In the wake of the Rana Plaza factory collapse in Bangladeshethical fashionistas are contending with the ‘make it fast, sell it cheap’ culture of the mainstream outlets and doing fashion differently, from tackling issues of exploitation and fair trade to waste and the environment. Kresse Wesling explains her determination to grow her business, which repurposes former London Fire Brigade hoses to create luxury fashion items. Her ambition: a global consortium of ethical brands to challenge the world’s biggest fashion houses.

 
Where did you get the idea to start a fashion range from fire hose?
 
I’ve always been interested in the issue of waste. It was when I started an Environmental Management course that I met some firemen from the London fire brigade who were struggling to dispose of their old fire hoses. They end up in landfill because they are not recyclable by traditional means; they are a niche waste, which you can’t melt down to start again, not like glass or metal. 
 
I went to see the hose in question and ended up taking it home. I filled the house with fire hose. We had it all over the house, in the garden, in the living room; it was everywhere and I wasn’t exactly sure what I was going to do with it, but it had to find a new life as a product.
 
Elvis had a belt, which had started to perish and wouldn’t fasten. He cut some rubber from the hose and re-fashioned a new one and it looked great. We started making belts and days after starting the business, we were asked by the team behind the 2007 Live Earth concert to make 500 belts in three weeks. They sold out! 
 
What was your biggest challenge?
 
Finding manufacturing partners prepared to take on the hose was very difficult. But, cleaning it was an absolute nightmare! You could chemically dip it, but we couldn’t do that. I couldn’t list the challenges we had in terms of cleaning and transforming the textile in a way that didn’t absolutely kill the business or compromise our environmental goals. We ended up scrubbing the hose by hand. It was serious agony! Then we cut it with scissors. We totally committed ourselves to the raw material.
 
Officially, you and Elvis are an unmarried partnership. Was it a challenge being a partnership in life and in business?
 
I don’t think everyone can be partners in business and life. But, if I had to define the ideal business partner it would be someone talented, committed and passionate and that I can trust wholeheartedly and want to spend a lot of time with. That wouldn’t be anyone else apart from Elvis. We can work together because we a have a unique relationship. I have too many dreams and Elvis is able to channel them in a rational way. He is the creative brain, if I say we want to achieve this he will make it real and tangible, he is able to sketch it out in real form.

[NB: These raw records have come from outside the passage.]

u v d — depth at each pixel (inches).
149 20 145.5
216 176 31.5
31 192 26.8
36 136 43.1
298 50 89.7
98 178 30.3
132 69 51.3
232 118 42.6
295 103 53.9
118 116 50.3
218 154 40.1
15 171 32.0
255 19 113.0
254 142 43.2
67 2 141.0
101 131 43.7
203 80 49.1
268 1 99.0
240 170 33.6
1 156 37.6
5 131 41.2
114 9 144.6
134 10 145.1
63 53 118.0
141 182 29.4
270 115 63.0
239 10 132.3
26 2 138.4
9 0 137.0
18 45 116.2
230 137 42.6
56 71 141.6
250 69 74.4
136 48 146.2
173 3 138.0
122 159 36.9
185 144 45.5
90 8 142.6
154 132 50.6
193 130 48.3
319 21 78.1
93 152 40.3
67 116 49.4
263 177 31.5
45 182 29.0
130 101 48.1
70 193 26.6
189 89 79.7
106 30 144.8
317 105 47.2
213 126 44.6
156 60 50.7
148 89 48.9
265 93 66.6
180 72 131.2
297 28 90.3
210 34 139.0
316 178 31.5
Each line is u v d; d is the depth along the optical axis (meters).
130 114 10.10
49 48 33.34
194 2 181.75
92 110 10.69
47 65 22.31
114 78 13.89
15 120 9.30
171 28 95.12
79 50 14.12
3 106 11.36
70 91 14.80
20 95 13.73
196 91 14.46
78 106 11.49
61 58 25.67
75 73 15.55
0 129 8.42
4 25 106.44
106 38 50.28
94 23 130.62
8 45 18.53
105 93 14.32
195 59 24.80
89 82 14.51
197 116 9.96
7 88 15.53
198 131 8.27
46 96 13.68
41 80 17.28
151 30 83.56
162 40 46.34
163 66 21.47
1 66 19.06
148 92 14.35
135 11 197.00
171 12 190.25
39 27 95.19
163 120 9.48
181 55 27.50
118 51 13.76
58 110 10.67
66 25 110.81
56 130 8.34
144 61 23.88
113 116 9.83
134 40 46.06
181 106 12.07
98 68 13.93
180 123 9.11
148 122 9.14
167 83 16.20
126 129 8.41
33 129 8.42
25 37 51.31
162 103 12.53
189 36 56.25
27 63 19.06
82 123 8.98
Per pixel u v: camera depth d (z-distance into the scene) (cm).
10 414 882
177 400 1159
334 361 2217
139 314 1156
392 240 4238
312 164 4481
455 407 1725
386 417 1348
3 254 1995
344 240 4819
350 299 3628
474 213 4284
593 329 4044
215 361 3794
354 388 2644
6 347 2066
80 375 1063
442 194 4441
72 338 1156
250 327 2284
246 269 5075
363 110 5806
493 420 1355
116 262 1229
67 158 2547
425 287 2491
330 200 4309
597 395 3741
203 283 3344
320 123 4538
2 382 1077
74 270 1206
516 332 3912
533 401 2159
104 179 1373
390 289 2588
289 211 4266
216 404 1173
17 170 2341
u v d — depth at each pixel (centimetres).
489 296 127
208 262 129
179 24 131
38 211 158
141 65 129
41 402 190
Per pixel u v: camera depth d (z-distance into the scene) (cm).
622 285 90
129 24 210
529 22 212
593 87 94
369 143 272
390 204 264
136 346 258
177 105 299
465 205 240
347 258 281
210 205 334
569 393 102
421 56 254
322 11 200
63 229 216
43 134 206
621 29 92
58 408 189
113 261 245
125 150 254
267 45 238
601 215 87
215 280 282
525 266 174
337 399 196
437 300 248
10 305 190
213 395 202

We’ve collaborated with some big designers and they see eye to eye with him. He’s a natural born designer. So, he does design and logistics and manages the people we work with I manage the big relationships, press and environmental side. 
 
Where do you see yourselves in 10 years time?
 
Right now we are the annoying little brand that the big brands just don’t get. They can’t work out what our special secret is and why people buy our stuff. I think we’ve got three options. Either we’ll grow to become a big brand ourselves, one of the bigger brands will buy us out, or they will all gradually change the way they do things, as a result of what we and other rival brands are doing. I don’t have a preference on which one plays out. Elvis and I were never in this for recognition or ego. We care about whether or not people learn to respect the raw materials we have around us. In business you think about creating share-holder value and money as desired outcomes. For us money is crucial because it keeps doors open and allows us to do wonderful things, but the outcome we’re looking for is to have an impact. We haven’t achieved enough and I don’t think we’ll ever be finished. We’ve made use of 200 tons, there is still 100 million tons of waste going to landfill every year.
 
What are your wildest dreams for Elvis and Kresse?
 
You could say, provocatively, that there are big fashion houses out there who own twenty to thirty luxury brands each. It would be my dream to get backing from the city and buy one of them out or create a genuine global competitor. If you could compete with the likes of LVMH (Moët Hennessy – Louis Vuitton) with only ethical and environmental brands then the world would definitely have shifted, that would be the dream. I know we’re not the only brand doing something exciting, there are lots of little brands doing something great. We’ve a lot greater potential to achieve our impacts if we band together. There are partnerships out there for sure.